> _WHAT YOU HAVE TO DO_: Retype each line exactly as it stands, beginning at the first line of the material and finishing with the line that contains "переработка наркотических средств, психотропных".

> _SOURCE INFORMATION_:
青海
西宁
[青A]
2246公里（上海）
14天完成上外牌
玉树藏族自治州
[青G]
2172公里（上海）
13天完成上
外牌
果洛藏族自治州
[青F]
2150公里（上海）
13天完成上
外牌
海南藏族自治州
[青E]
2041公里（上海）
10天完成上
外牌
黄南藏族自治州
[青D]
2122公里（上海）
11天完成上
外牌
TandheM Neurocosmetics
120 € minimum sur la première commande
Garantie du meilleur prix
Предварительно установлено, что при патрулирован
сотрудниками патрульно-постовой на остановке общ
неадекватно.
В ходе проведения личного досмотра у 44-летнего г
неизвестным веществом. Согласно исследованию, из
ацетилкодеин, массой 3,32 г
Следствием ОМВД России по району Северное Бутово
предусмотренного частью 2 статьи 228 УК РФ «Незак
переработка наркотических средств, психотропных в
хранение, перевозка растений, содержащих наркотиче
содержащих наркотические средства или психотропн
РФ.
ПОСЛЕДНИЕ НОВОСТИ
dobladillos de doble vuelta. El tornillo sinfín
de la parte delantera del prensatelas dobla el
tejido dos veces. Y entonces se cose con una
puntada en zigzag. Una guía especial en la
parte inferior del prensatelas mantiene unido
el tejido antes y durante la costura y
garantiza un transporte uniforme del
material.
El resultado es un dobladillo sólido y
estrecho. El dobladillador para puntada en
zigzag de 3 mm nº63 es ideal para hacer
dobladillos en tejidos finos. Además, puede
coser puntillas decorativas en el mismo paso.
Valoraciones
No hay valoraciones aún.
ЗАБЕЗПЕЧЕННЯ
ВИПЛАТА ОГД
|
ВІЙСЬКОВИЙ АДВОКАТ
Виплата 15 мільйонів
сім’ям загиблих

> _TASK RESULT_:
青海
西宁
[青A]
2246公里（上海）
14天完成上外牌
玉树藏族自治州
[青G]
2172公里（上海）
13天完成上
外牌
果洛藏族自治州
[青F]
2150公里（上海）
13天完成上
外牌
海南藏族自治州
[青E]
2041公里（上海）
10天完成上
外牌
黄南藏族自治州
[青D]
2122公里（上海）
11天完成上
外牌
TandheM Neurocosmetics
120 € minimum sur la première commande
Garantie du meilleur prix
Предварительно установлено, что при патрулирован
сотрудниками патрульно-постовой на остановке общ
неадекватно.
В ходе проведения личного досмотра у 44-летнего г
неизвестным веществом. Согласно исследованию, из
ацетилкодеин, массой 3,32 г
Следствием ОМВД России по району Северное Бутово
предусмотренного частью 2 статьи 228 УК РФ «Незак
переработка наркотических средств, психотропных в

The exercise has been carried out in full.